Irving Penn's Portrait of Justice Ruth Bader Ginsburg Now on View at The Met in Tribute to the Life and Legacy of the Late Justice

The Metropolitan Museum

Irving Penn (American, 1917-2009). Justice Ruth Bader Ginsburg, New York, August 9, 1993
Irving Penn (American, 1917-2009). Justice Ruth Bader Ginsburg, New York, August 9, 1993.
10 5/8 x 10 9/16 in. Gelatin silver print. The Metropolitan Museum of Art,
Promised Gift of The Irving Penn Foundation © Condé Nast

Now on view at The Met is a remarkable photograph of Justice Ruth Bader Ginsburg by the renowned portraitist Irving Penn (American, 1917–2009). The work is of special significance as Penn made this photograph on August 9, 1993, in his New York studio the day before Ginsburg left the city for Washington, D.C., where she would take the oath of office to be the second woman justice on the United States Supreme Court. The photograph will be on view through October 6, 2020, in the Museum's Robert Wood Johnson, Jr. Gallery.

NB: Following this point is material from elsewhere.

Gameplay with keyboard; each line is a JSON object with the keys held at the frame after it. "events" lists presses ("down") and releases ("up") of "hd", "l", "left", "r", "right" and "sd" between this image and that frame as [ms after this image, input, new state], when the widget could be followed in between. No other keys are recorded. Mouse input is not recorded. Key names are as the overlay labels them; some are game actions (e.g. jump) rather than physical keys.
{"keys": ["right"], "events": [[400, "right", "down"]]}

"It is a privilege to be able to honor the life and legacy of a great American, New Yorker, and longtime Member of The Met by exhibiting this special photograph made by Irving Penn from the Museum's collection. Justice Ginsburg fought her whole life for civil liberties and women's rights, among many other progressive causes," said Jeff L. Rosenheim, the Joyce Frank Menschel Curator in Charge of the Department of Photographs at The Met.

Born in Brooklyn to immigrant parents, Ginsburg studied at Cornell, Harvard, and Columbia universities before embarking in 1959 on a brilliant teaching and judicial career. Justice Ginsburg died at age 87 on September 18, 2020, after serving for 27 years on the Supreme Court.

Irving Penn had few equals as an observer of human expression, as his penetrating portraits reveal. He had an acute graphic intelligence and a sculptor's sensitivity to volumes in light. In this image, Justice Ginsburg appears wearing a traditional black robe, leaning into the camera, emphasizing her reputation as a force of nature (at just over five feet tall). The photograph was featured in the October 1993 issue of Vogue magazine in an article titled "Justice for Women."

At The Met, the portrait appeared in the 2017 Irving Penn: Centennial exhibition, which marked a magnificent promised gift from The Irving Penn Foundation to The Met in honor of the artist's centenary. The 187 photographs represent every period and all facets of the artist's long career with the camera.